The Element is a small vehicle. The little crossover only handles four passengers. When the Element is converted for wheelchair van use, that number shrinks. In order to make entrance and exit possible--and to allow the wheelchair user to get to the driver’s seat, it’s usually necessary to remove one or more of the passenger seats.
That’s an easy job with the Element. The seats are built for multiple configurations and are made to be removable.
Additionally, owners may want to make other seating changes. The front passenger and drivers seats may be removed to allow access to the area by someone in a wheelchair. Others may opt to install swivel or transfer seats to make the transition from wheelchair to driver’s seat easier.
Securing the Wheelchair
Once the wheelchair user is in the vehicle, it’s important to anchor it securely. Element drivers can use any of the popular methods of keeping the chair in place.

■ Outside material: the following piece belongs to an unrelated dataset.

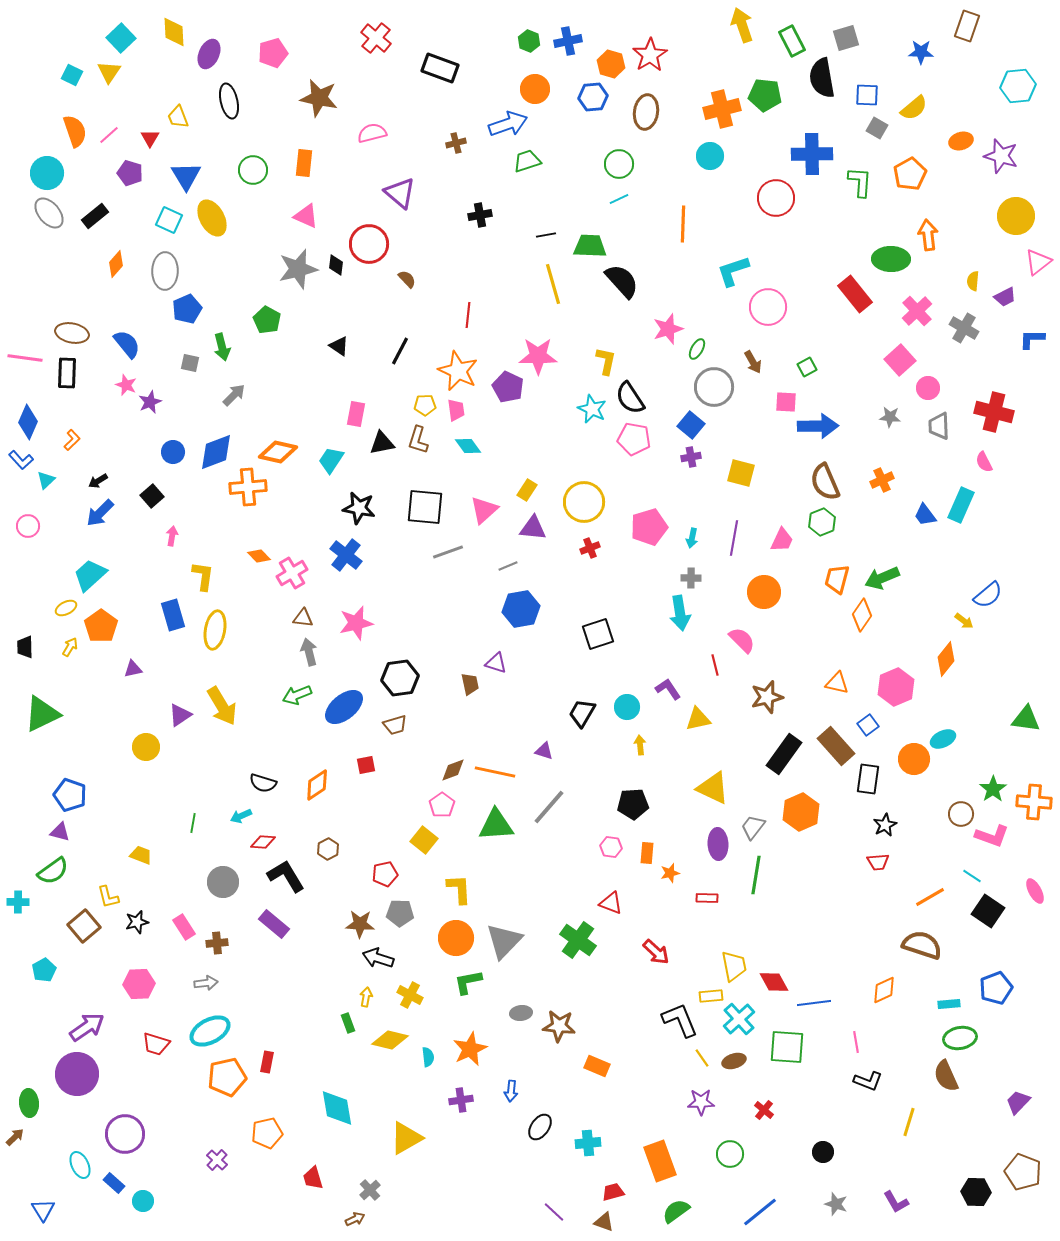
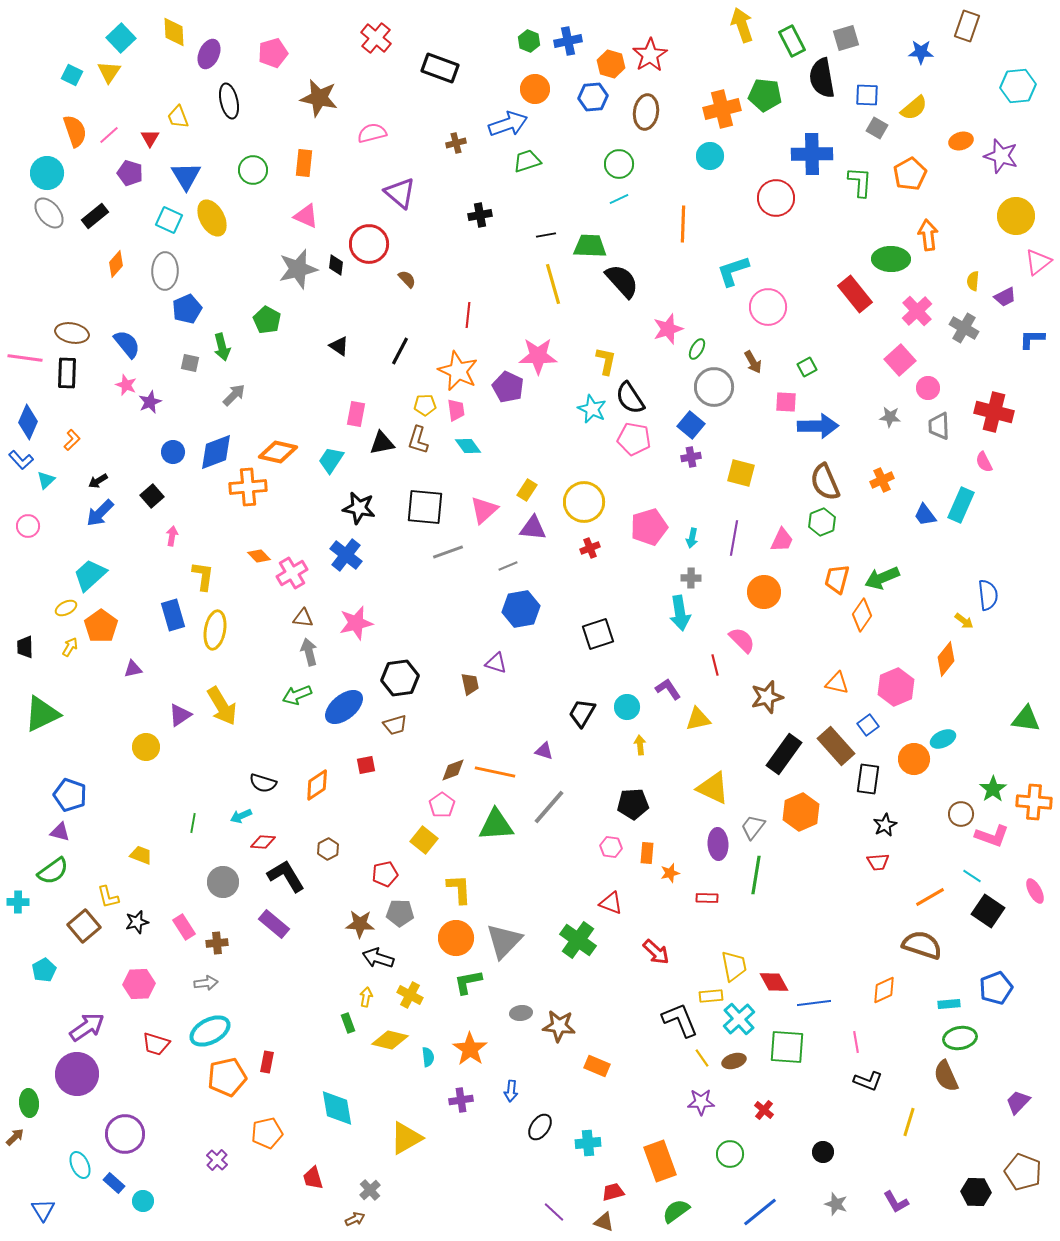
blue semicircle at (988, 595): rotated 56 degrees counterclockwise
orange star at (470, 1049): rotated 12 degrees counterclockwise
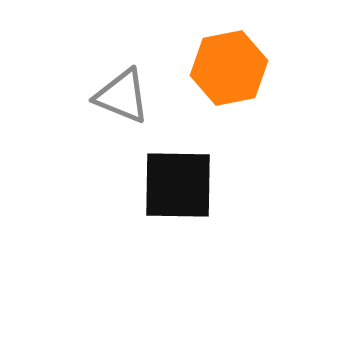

Budget conscious drivers who can handle the physical demands may opt to use traditional manual tie downs. Others may use electric tie downs to facilitate the process with less physical effort. Tie down users who’d like additional wheelchair user restraint may use four-point tie downs with seatbelts. Element owners can also use EZ Lock docking systems. These require the addition of a bracket to the base of the wheelchair that is then lined up with a sturdy locking mechanism. The chair stays in place until it’s intentionally released.
Driving the Honda Element Wheelchair Van
It’s important for Honda Element wheelchair vans to be customized for each driver’s exact needs. That can involve the use of alternative steering systems or hand controls.
Those unable to use a standard steering wheel can install more convenient hand controls. Others may benefit from the installation of low- and no-effort steering systems that allow drivers to use the wheel without all of the usual physical exertion.
If a wheelchair driver has problems operating the accelerator and brake pedals, they can modify the Element by using hand controls. This popular adaptation improves the mobility of many wheelchair users.